Le lendemain, alors qu’il effectue une perquisition sur les lieux, un enquêteur découvre les vestiges d’une plantation hydroponique. Les équipements servant à la culture de cannabis ne se trouvent plus sur place : Patrick Cyr a vraisemblablement déserté l’endroit.
L’analyse des empreintes digitales prélevées sur place révèle ensuite que le locataire s’appelle en fait Patrick Séguin, un individu criminalisé.
Réclamation et procédures
Devant l’ampleur des dégâts, M. Cousineau a déposé une réclamation auprès de sa compagnie d’assurances, qui a entrepris une enquête. Même si le policier ayant mené la perquisition avait indiqué que rien ne permettait de savoir si M. Cousineau était impliqué ou non dans les activités illicites ayant eu cours dans sa propriété, Intact a refusé de payer la réclamation de celui-ci, qui entame alors une poursuite de plusieurs centaines de milliers de dollars contre son assureur.
Le procès se déroule à l’automne 2016, soit plus de trois ans après le sinistre.
Plusieurs tentatives d’Intact pour amener à témoigner M. Séguin, lui-même l’objet d’une poursuite en garantie, échouent. Ce faisant, l’assureur a demandé — et obtenu — de déposer les enregistrements et transcriptions de cinq appels téléphoniques du témoin avec le cabinet d’avocats qui gère son dossier. Dans ces appels, M. Séguin allègue que M. Cousineau était bien au fait de la production de cannabis dans son bâtiment et qu’il était impliqué dans un stratagème visant à frauder les assurances.
C’est sur la base des déclarations de M. Séguin, qu’elle pondérait néanmoins en raison du fait qu’il est « un individu criminalisé ayant usé de faux-fuyants », et des incongruités qu’elle a relevées dans le témoignage de M. Cousineau que la juge Mireault « conclut que l’appelant connaissait les activités criminelles se déroulant dans son bâtiment et retient la prétention de l’intimée voulant que la police d’assurance soit nulle ab initio ».

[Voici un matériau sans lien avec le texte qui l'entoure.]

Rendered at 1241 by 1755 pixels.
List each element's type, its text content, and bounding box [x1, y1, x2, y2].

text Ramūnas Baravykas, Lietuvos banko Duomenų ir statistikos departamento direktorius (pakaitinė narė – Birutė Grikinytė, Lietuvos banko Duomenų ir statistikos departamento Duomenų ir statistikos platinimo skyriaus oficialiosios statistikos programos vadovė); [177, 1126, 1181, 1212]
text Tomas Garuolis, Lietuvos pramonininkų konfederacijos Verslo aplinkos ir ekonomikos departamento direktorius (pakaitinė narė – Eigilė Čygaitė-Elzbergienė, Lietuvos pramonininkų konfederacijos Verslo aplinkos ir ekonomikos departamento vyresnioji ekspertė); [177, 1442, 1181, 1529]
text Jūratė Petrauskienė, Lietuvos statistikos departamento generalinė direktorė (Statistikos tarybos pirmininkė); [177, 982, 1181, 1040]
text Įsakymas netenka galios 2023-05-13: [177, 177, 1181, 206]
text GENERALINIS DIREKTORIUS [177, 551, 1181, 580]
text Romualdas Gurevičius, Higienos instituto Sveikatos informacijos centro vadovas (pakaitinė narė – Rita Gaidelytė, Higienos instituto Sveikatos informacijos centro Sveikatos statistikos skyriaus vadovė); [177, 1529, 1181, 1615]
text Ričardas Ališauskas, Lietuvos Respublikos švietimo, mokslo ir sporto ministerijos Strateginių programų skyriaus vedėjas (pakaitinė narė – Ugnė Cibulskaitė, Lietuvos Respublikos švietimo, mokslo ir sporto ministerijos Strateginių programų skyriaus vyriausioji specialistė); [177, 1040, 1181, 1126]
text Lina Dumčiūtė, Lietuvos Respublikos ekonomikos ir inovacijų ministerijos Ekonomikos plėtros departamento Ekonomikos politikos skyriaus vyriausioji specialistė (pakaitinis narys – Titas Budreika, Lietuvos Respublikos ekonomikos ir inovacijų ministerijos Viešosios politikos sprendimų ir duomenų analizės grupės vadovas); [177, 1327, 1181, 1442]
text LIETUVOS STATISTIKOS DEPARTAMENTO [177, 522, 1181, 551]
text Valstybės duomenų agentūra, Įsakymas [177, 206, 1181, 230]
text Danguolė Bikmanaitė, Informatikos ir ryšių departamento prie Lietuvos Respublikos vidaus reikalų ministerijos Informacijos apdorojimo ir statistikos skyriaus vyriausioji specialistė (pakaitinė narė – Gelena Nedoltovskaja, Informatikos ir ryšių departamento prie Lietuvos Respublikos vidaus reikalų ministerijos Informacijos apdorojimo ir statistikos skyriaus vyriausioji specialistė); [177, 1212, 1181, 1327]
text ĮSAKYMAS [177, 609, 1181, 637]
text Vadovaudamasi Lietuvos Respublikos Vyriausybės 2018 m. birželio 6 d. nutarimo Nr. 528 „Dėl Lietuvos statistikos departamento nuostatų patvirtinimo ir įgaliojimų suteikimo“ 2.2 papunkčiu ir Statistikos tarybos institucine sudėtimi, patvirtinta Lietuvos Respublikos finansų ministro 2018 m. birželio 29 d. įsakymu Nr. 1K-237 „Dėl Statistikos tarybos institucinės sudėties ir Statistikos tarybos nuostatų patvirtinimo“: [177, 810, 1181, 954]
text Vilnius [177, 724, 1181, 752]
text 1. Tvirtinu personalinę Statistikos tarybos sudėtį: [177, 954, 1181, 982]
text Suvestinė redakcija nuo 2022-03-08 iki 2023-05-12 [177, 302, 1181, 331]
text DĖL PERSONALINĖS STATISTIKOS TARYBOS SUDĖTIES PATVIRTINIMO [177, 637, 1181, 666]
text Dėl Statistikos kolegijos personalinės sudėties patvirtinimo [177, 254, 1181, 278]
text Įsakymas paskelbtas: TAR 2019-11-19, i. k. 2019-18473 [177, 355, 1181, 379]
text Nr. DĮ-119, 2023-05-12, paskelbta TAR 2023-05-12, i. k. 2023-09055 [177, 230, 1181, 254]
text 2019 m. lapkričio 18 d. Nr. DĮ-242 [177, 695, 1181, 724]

La magistrate se disait convaincue que Séguin disait la vérité lorsqu’il a prétendu que M. Cousineau lui avait été présenté dans l’optique d’installer une plantation de cannabis dans son bâtiment et qu’il lui avait promis une rétribution puisée à même l’indemnité des assurances s’il demeurait « caché » pour un moment.
Prétentions « Hautement préjudiciables »
Comme les enregistrements comportent des prétentions « hautement préjudiciable[s] » pour M. Cousineau, les juges de la Cour d’appel sont d’avis que la juge Mireault n’aurait pas dû les admettre en preuve aussi tardivement dans le procès. Cela a eu pour effet de priver M. Cousineau et son avocat du droit de contre-interroger M. Séguin pour mettre ses déclarations à l’épreuve.
Celles-ci n’étaient d’ailleurs pas suffisamment fiables, puisque Séguin a lui-même semé le doute sur la véracité de ses propos au cours des conversations en déclarant qu’il ne disait « peut-être pas la vérité ». Il a également refusé de fournir une déclaration extrajudiciaire sous serment.
De plus, a souligné le tribunal, M. Séguin avait un intérêt à tenter d’impliquer l’appelant puisque le rejet de sa réclamation signifiait que la poursuite intentée contre lui tombe.
Étant donné que la défense d’Intact n’apportait pas d’autre preuve directe, la preuve déposée ne suffisait pas à conclure hors de tout doute que M. Cousineau avait quelque chose à voir avec la production de cannabis chez lui, a tranché le trio de juges, qui a renversé la nullité du contrat d’assurance.
Ils ont toutefois refusé d’accorder les dommages de 1 066 313,35 $ réclamés par M. Cousineau, lui octroyant plutôt la somme de 43 111,60 $ telle qu’évaluée par l’expert de l’assureur pour réparer à neuf les dommages subis par le sinistre, moins une franchise de 2500 $.
Éric Cousineau n’était pas disponible pour commenter le jugement.